About the job
Agent Dev Velocity builds the tooling and evaluation backbone that helps Notion ship high-quality AI faster and more safely. We build the infrastructure that makes AI evaluations easy to create, cheap to run, and hard to ignore, so engineers across the AI org can iterate with confidence. In this role, you will work at the intersection of developer tooling, distributed systems, and measurement. You will build systems for running and maintaining evals at scale, and you will help create durable benchmarks and datasets that keep us honest about quality over time.
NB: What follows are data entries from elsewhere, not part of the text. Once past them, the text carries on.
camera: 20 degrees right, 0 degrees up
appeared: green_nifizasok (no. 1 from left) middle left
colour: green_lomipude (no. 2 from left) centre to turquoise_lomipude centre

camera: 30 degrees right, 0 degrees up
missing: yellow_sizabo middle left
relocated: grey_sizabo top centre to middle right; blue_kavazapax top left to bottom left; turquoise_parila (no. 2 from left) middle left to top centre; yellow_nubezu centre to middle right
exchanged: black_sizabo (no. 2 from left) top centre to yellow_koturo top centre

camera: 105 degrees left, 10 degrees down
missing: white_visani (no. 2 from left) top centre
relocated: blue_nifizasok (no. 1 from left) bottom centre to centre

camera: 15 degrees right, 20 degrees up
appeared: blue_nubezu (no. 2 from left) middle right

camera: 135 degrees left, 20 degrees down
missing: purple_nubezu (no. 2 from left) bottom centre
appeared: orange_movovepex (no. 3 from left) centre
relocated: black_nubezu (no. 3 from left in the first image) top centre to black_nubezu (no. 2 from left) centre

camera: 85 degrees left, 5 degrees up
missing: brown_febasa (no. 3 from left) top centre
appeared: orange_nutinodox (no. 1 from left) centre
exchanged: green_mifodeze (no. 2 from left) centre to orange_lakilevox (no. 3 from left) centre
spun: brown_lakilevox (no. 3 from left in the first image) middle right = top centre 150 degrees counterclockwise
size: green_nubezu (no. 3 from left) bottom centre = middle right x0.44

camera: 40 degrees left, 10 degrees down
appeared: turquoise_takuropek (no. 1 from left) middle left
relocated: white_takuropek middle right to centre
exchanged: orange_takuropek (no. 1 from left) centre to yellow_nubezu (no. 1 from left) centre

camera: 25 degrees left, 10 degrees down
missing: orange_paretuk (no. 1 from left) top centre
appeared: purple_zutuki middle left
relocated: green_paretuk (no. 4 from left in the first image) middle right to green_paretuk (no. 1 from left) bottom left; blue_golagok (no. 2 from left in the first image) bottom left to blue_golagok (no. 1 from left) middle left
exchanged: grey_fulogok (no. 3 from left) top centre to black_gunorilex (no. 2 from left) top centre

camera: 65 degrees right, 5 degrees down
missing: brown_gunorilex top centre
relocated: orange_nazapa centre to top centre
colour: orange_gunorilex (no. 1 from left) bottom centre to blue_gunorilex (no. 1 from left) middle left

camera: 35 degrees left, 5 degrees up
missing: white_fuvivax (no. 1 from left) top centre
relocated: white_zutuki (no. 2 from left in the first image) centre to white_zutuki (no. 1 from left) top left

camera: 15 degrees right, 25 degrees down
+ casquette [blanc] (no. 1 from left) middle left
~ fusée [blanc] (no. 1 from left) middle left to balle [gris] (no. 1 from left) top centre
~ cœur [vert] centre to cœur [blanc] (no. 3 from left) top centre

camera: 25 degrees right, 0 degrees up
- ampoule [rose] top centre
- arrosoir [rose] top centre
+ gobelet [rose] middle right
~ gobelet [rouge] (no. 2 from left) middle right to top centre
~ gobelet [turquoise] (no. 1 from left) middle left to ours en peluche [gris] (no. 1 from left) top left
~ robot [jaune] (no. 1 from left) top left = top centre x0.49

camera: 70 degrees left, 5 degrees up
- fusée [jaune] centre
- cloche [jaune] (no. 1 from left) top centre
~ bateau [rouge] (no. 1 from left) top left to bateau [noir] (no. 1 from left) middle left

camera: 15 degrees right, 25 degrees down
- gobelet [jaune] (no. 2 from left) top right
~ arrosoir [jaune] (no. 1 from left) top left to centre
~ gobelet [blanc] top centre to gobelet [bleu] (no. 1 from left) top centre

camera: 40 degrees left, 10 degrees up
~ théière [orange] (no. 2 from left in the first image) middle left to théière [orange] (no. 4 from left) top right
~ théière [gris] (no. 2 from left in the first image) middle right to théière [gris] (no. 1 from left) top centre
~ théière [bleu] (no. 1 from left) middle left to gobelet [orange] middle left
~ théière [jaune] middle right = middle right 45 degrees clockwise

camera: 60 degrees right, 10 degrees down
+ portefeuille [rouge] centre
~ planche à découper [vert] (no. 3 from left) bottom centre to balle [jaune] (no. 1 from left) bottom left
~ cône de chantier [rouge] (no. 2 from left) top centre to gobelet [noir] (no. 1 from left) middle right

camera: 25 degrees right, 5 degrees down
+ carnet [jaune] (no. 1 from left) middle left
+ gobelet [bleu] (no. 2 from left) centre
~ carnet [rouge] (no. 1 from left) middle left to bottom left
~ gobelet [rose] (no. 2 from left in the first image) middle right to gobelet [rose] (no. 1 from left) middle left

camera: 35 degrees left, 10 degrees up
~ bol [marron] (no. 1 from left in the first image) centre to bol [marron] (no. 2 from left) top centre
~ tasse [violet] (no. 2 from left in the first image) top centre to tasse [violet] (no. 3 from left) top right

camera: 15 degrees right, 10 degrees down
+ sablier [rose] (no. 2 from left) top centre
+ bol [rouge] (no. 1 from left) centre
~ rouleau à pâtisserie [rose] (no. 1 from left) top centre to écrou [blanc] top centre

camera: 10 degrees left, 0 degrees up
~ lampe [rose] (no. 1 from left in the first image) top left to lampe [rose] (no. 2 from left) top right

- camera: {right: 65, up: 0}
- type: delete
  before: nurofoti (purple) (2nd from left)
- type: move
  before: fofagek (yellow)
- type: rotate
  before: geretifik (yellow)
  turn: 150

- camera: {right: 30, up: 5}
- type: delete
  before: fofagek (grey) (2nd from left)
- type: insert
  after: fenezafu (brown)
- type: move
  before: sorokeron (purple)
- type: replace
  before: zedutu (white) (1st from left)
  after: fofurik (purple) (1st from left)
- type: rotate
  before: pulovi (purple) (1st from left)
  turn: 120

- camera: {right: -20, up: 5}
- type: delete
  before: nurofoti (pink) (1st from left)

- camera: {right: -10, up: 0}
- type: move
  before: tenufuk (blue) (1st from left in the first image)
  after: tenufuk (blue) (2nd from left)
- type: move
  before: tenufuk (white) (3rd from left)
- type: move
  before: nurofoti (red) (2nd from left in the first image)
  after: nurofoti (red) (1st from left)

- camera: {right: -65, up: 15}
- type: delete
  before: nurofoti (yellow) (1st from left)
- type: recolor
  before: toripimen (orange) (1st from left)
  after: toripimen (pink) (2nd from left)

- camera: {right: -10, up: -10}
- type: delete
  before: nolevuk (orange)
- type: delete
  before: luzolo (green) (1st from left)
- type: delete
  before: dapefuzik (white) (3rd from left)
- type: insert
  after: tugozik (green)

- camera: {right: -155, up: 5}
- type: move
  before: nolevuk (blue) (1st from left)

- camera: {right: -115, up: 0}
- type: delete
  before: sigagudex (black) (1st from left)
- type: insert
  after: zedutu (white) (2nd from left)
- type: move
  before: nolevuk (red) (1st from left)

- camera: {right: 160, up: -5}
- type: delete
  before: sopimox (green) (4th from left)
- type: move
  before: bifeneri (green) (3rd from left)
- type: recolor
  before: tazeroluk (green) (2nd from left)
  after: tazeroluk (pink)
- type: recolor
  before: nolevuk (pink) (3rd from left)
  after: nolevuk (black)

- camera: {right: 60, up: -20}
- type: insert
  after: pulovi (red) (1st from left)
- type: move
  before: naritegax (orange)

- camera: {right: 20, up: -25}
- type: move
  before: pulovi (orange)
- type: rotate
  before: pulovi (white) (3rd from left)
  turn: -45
You will help evolve evals into a system, by enabling reusable eval workspaces and data-driven workflows that surface issues through data mining and continuous measurement.
Responsibilities
- Build and improve scalable eval runners and harnesses that work locally, in CI, and on scheduled runs.
- Make it easy for engineers to add high-signal evals: better templates, fixtures, debugging tools, and clear workflows.
- Build and maintain benchmark and dataset tooling (curation pipelines, versioning, artifact management, and regression tracking).
- Improve reliability and observability for eval execution (retries, idempotency, cost and latency visibility, and failure triage).
- Partner closely with AI product, AI platform, and infrastructure teams to integrate evals into day-to-day shipping workflows.
Qualifications
Minimum
- Strong software engineering fundamentals and experience shipping production systems.
- Proficiency with TypeScript/Node and/or Python.
- Experience building reliable systems in distributed environments (queues, retries, idempotency, and backfills).
- Comfort working with data pipelines (batch processing, data quality, versioning, and reproducibility).
- Practical experience designing measurement or evaluation systems (LLM eval experience is a plus, but strong testing and benchmarking instincts also apply).
Preferred
- Experience building developer tooling (CLI tools, CI integrations, or internal platforms).
- Familiarity with LLM evaluation techniques (rubrics, human review loops, dataset curation, and regression detection).
- Experience collaborating across teams to roll out new workflows and drive adoption.